Premier: najwyższy czas na boży pokój w Polsce

- Trzeba wyrzec się języka nienawiści w debacie politycznej - tak premier Donald Tusk skomentował zatrzymanie mężczyzny, podejrzanego o przygotowywanie zamachu na gmach Sejmu.
Donald TuskDonald TuskKPRM

Na konferencji prasowej po posiedzeniu rządu premier pogratulował Agencji Bezpieczeństwa Wewnętrzego wykrycia i zatrzymania podejrzanego. Okazaliśmy się mądrzy przed szkodą - mówił premier dodając, że nie można lekceważyć ekstremistów. Tusk przypomniał o tragicznych zamachach terrorystycznych w Stanach Zjednoczonych i Norwegii. Mówił, że zatrzymany mieszkaniec Krakowa fascynował się norweskim terrorystą, Andersem Breivikiem.

Premier dodał, że sytuacja jest nowa, gdyż do tej pory nie wykryto w Polsce przygotowań do podobnego zamachu. Zdaniem Donalda Tuska cała sprawa pokazuje, że w debacie publicznej trzeba odejść od języka agresji i konfrontacji. Premier powiedział, że o działaniach ABW wobec podejrzanego dowiedział się pod koniec października.

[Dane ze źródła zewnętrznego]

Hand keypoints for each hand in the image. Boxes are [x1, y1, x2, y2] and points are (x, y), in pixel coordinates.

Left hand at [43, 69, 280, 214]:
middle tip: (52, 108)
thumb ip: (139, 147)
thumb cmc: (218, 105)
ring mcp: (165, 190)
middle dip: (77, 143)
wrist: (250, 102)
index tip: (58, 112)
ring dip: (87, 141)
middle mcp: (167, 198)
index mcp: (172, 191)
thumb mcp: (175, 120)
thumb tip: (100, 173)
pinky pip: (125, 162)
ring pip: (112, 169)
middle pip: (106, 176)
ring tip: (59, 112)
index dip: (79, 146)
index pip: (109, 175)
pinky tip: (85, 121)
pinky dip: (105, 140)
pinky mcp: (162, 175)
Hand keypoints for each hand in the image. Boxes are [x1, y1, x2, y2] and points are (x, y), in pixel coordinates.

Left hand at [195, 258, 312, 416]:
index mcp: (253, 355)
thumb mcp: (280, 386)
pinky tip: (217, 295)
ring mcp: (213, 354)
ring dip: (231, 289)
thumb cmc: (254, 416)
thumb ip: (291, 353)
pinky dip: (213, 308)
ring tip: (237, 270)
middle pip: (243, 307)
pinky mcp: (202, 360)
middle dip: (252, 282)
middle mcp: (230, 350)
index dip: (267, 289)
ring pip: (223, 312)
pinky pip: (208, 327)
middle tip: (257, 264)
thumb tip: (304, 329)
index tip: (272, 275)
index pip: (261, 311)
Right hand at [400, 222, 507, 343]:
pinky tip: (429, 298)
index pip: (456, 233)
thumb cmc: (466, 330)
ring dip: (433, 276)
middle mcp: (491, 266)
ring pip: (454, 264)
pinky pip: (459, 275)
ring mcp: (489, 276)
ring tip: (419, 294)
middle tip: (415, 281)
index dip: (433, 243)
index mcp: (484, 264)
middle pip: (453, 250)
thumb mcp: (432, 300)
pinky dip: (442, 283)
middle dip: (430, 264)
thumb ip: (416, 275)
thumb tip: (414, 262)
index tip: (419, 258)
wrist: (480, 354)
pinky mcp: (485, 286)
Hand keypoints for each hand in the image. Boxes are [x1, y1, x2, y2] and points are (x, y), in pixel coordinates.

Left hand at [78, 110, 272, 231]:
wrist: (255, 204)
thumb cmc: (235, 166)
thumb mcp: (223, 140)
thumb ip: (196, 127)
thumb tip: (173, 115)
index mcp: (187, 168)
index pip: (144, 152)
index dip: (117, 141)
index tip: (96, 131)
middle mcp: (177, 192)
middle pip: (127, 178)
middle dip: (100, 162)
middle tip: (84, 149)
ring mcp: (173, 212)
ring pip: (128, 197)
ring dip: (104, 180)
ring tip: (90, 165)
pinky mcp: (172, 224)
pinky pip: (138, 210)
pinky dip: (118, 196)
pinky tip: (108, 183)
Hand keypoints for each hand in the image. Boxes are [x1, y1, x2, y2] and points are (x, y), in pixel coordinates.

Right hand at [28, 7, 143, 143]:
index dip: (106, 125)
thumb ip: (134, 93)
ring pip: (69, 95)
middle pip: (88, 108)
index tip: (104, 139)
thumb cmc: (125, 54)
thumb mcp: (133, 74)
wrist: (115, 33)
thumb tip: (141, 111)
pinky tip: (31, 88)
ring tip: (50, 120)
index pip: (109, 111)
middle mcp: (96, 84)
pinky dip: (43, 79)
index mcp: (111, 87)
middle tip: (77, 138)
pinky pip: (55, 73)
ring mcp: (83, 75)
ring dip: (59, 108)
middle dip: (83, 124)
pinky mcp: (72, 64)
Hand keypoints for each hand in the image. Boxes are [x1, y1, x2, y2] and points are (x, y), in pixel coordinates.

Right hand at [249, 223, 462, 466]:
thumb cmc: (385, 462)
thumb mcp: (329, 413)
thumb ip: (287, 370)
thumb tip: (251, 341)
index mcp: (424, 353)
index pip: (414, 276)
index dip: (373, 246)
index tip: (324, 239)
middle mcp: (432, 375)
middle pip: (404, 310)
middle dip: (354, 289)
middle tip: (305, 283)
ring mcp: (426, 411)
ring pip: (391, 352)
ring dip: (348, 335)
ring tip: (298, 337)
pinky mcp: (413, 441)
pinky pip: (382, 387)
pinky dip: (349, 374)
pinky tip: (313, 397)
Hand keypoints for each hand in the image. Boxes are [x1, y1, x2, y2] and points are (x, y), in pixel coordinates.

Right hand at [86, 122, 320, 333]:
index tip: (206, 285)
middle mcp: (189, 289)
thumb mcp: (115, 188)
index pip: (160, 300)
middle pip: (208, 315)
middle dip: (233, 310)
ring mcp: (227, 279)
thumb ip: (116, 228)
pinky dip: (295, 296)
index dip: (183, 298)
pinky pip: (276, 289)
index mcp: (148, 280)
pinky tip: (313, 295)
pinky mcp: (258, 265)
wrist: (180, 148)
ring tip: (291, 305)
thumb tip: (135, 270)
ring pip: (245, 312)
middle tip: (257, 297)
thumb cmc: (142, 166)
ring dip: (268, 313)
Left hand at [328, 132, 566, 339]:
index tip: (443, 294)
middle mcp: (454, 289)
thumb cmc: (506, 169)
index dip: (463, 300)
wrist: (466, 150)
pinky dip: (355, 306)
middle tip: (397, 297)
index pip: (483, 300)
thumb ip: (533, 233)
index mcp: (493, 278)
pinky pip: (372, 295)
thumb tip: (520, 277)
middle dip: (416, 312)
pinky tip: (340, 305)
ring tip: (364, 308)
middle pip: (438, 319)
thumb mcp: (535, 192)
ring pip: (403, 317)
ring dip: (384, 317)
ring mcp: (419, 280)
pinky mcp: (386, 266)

Odrzucił sugestie, że cała sprawa została wykreowana przez służby specjalne. Celem ataku, przygotowywanego przez 45-letniego mieszkańca Krakowa, miał być budynek Sejmu, w momencie, gdy będą w nim posłowie, prezydent i premier. Według prokuratury, podejrzany wskazywał na moment głosowania nad budżetem. Pojawiał się w okolicach budynku Sejmu, jednak prokuratura nie ma informacji, by do niego wchodził. Prokuratura podała, że zamach miał być przeprowadzony przy pomocy jednego pojazdu, wypełnionego 4 tonami ładunków wybuchowych.